The Wet Seal Inc. said Thursday that, despite tight inventory and expense controls, fourth-quarter profits eroded 64.8 percent.

This story first appeared in the March 27, 2009 issue of WWD. Subscribe Today.

Additionally, despite the Arden B. division’s 32.1 percent decline in same-store sales during the period, Wet Seal has no plans to get rid of the operation.

For the period ended Jan. 31, net income fell to $4.3 million, or 4 cents a diluted share, from $12.2 million, or 13 cents a share, in the year-ago period. Excluding impairment charges and benefits from unredeemed store credits, gift cards and gift certificates, net income was 9 cents a share, 2 cents better than analysts expected. Revenue receded 13.7 percent to $154.9 million, including “breakage” benefits of $300,000, from $179.6 million, including benefits of $3.7 million, last year.

Comparable-store sales slid 13.4 percent, as Arden B.’s decline was offset by an 8.6 percent drop at the company’s namesake unit.

Edmond Thomas, chief executive officer, said on the company earnings call that Wet Seal “may accelerate store closures” at Arden B., leases of which are up in four to five years, but denied plans for its closure. Pointing to improvements in the brand’s pricing strategy, cost structure and inventory, Thomas assured analysts, “We have no plans to dispose of this division or close this division.”

Net income for the year jumped 29.8 percent to $30.2 million, or 30 cents a share, versus $23.2 million, or 23 cents, a year earlier. Sales declined 3 percent to $593 million from $611.2 million in the prior year.
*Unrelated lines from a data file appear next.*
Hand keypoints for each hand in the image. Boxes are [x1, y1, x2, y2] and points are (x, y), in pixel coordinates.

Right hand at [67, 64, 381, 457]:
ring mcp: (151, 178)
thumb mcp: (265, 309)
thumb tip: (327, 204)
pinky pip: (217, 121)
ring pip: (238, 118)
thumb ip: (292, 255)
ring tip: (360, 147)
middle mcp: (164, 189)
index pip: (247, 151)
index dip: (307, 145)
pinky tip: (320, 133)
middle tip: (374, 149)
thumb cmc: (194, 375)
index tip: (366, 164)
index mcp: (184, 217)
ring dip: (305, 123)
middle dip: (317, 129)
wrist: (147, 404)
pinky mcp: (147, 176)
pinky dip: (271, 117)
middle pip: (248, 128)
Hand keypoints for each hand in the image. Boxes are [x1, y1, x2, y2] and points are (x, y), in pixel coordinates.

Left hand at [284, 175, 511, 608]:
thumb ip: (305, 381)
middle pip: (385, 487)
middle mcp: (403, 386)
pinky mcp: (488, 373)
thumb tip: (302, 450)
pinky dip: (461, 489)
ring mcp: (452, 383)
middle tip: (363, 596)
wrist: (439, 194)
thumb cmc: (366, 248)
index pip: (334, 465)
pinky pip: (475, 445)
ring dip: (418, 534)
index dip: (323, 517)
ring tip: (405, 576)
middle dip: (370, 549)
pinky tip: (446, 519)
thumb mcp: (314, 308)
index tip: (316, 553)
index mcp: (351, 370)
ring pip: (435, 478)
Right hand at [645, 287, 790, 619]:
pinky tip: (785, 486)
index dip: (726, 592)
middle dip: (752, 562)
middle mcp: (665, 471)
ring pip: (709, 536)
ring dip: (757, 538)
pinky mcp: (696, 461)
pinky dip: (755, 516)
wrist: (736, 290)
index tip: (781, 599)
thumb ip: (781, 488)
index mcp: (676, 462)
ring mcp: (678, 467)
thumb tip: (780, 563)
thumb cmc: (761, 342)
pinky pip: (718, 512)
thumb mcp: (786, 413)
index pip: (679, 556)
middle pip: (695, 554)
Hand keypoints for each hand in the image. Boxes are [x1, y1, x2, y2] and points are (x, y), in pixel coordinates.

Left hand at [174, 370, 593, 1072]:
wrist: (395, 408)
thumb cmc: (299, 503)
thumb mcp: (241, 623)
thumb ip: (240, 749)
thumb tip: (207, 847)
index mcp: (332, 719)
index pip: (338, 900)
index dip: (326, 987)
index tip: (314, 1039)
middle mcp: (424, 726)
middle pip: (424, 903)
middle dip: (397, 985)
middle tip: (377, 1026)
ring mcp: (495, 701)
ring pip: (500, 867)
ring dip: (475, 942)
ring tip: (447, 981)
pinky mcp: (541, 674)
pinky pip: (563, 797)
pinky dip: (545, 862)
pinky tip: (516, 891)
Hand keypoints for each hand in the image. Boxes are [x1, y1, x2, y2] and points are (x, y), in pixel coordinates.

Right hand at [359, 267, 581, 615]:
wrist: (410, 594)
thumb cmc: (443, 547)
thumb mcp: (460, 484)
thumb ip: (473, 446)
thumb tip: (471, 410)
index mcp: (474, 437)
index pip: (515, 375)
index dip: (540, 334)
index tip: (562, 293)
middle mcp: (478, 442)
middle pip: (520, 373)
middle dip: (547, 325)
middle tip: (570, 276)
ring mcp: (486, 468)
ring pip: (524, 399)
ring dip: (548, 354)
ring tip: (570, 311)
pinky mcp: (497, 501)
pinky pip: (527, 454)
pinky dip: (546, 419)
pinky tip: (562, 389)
The Foothill Ranch, Calif.-based retailer said it expects first-quarter EPS between 2 cents and 6 cents on sales of $131.2 million to $137.5 million, including a comp decline of 3 percent to 8 percent. The company will open one Wet Seal store and close two Arden B. stores during the quarter, but said it expects its store count to remain flat or decline slightly for fiscal 2009.